As I held each of my children for the first time, I was reminded of that lesson I learned from clay, that there is immense power in touch.  It is a lesson and responsibility I have not taken lightly.  What has surprised me, however, is the ease with which the roles of both maker and medium have been shared among the members of my family.   I could not say with any certainty today what has been greater, my impression on them or theirs on me.

Looking back, it seems apparent to me now that one never really emerges from the maze of life.  Rather one's objectives are met or more often they shift and you find yourself heading full steam into a new maze, just as soon as you've emerged from the last.   My interpretation of that fortune may have changed, but that doesn't lessen the bewilderment and reassurance I felt when I first read it.   To this day, I remain impressed by the communicative potential of a fortune cookie.  In fact, as a father, teacher and shaper of clay, I have sought to emulate that modest form of communication.  What a rare talent to be able to say the right thing at the right time to the right person.   And in doing so, to touch them with some tidbit of wisdom or experience. 

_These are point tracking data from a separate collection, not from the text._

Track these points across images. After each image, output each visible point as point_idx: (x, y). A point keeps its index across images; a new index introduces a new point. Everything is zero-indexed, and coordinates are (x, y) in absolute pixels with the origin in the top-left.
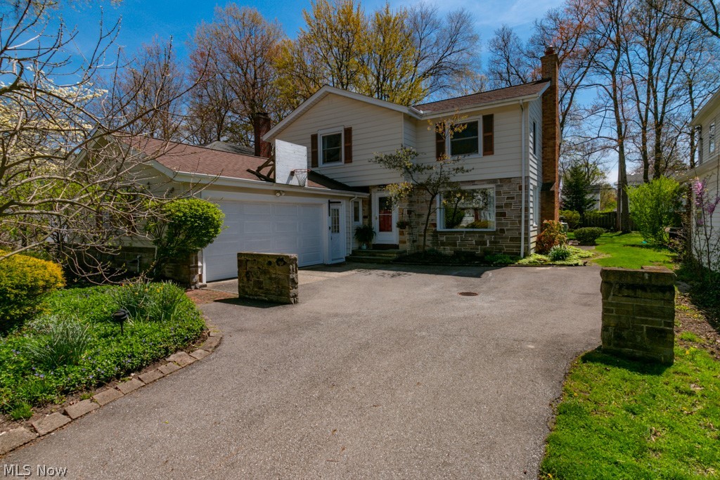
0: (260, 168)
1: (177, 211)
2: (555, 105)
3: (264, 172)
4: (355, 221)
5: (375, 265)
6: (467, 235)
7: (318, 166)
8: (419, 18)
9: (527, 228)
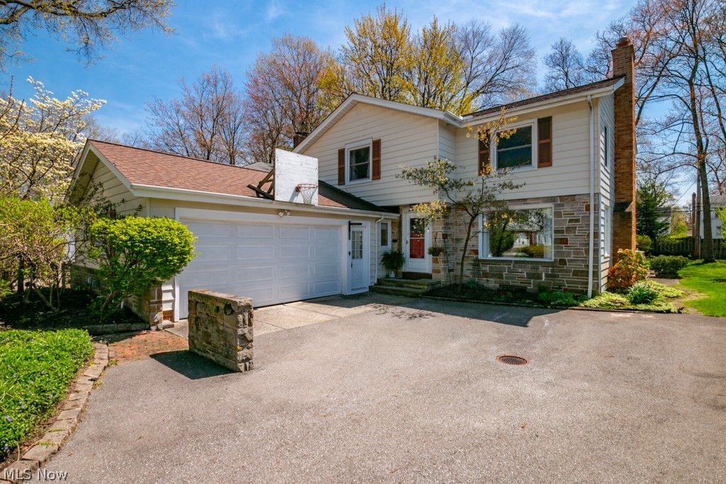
0: (261, 184)
1: (122, 234)
2: (631, 106)
3: (265, 188)
4: (382, 245)
5: (400, 299)
6: (517, 265)
7: (344, 184)
8: (471, 36)
9: (596, 260)
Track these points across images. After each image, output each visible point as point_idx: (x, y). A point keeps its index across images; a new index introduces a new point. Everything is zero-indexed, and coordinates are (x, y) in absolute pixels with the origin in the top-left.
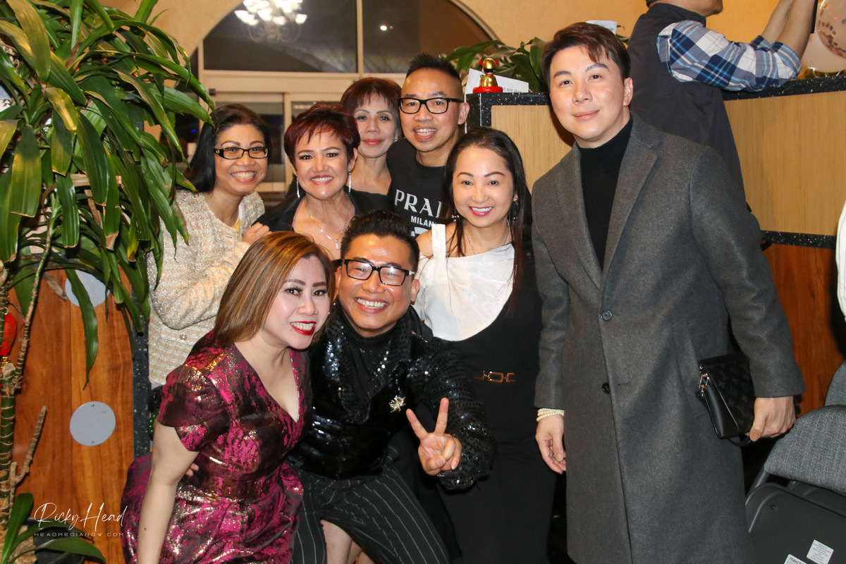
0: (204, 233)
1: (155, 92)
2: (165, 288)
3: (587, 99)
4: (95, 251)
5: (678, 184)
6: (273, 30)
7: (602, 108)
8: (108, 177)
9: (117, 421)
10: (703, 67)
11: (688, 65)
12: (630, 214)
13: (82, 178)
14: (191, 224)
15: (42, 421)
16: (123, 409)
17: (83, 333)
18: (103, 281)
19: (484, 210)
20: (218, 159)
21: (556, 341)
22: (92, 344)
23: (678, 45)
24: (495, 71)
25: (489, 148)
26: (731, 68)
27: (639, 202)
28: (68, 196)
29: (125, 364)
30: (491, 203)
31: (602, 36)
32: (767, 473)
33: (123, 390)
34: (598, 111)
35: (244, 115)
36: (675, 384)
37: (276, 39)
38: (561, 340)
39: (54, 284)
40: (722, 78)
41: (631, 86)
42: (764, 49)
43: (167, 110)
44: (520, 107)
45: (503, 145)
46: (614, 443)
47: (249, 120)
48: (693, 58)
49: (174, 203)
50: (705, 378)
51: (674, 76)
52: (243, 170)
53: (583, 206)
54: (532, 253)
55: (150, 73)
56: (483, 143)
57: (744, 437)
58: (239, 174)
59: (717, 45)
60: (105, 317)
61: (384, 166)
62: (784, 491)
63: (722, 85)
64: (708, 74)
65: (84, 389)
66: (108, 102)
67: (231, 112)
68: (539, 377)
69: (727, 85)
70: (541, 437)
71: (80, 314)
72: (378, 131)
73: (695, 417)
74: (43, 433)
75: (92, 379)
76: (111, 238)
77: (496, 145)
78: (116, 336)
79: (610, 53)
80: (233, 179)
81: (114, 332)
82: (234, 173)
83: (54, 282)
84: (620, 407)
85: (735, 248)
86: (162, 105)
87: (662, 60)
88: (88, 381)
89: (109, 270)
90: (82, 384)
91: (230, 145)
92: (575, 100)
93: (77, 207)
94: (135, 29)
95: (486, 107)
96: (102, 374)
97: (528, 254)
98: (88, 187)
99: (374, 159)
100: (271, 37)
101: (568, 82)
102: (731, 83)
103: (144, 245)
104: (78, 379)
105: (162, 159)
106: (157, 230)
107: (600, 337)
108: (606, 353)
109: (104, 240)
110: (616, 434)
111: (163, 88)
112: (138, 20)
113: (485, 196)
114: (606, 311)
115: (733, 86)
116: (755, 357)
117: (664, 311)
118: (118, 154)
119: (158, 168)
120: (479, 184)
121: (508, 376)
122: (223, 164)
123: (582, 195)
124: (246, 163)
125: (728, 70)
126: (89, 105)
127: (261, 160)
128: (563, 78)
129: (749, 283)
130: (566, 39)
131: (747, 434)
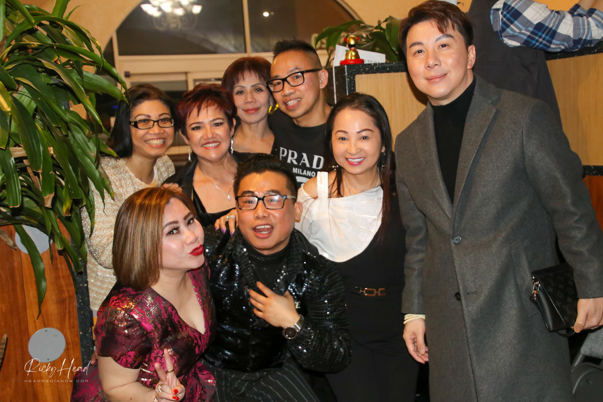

I believe it is this primal desire to touch another individual in a meaningful way that has driven the creation of every method of communication we have at our disposal today—music, dance, visual art, theater, poetry, even blogs.   The real problem is not finding a means of communication but rather cultivating the message that is to be conveyed so that the resulting touch is of consequence to those who feel it.   

On a grand scale, everything done and said, even the things that are left undone or unsaid—all good actions and bad actions, all reactions and inactions—all make impressions on the people, places, and things around us.   In this light, we are not so much what we eat, but rather what we touch and what touches us.  Life itself is still very much like a lump of clay—in process of creation, of becoming something else.  And we are fortunate to be able to assume the role of maker and object made.   We can even presume to be the actual touch itself.  It is a simple lesson, really, learned from clay.   There is a consequence to our actions.  The key is simply to remain vigilant and aware.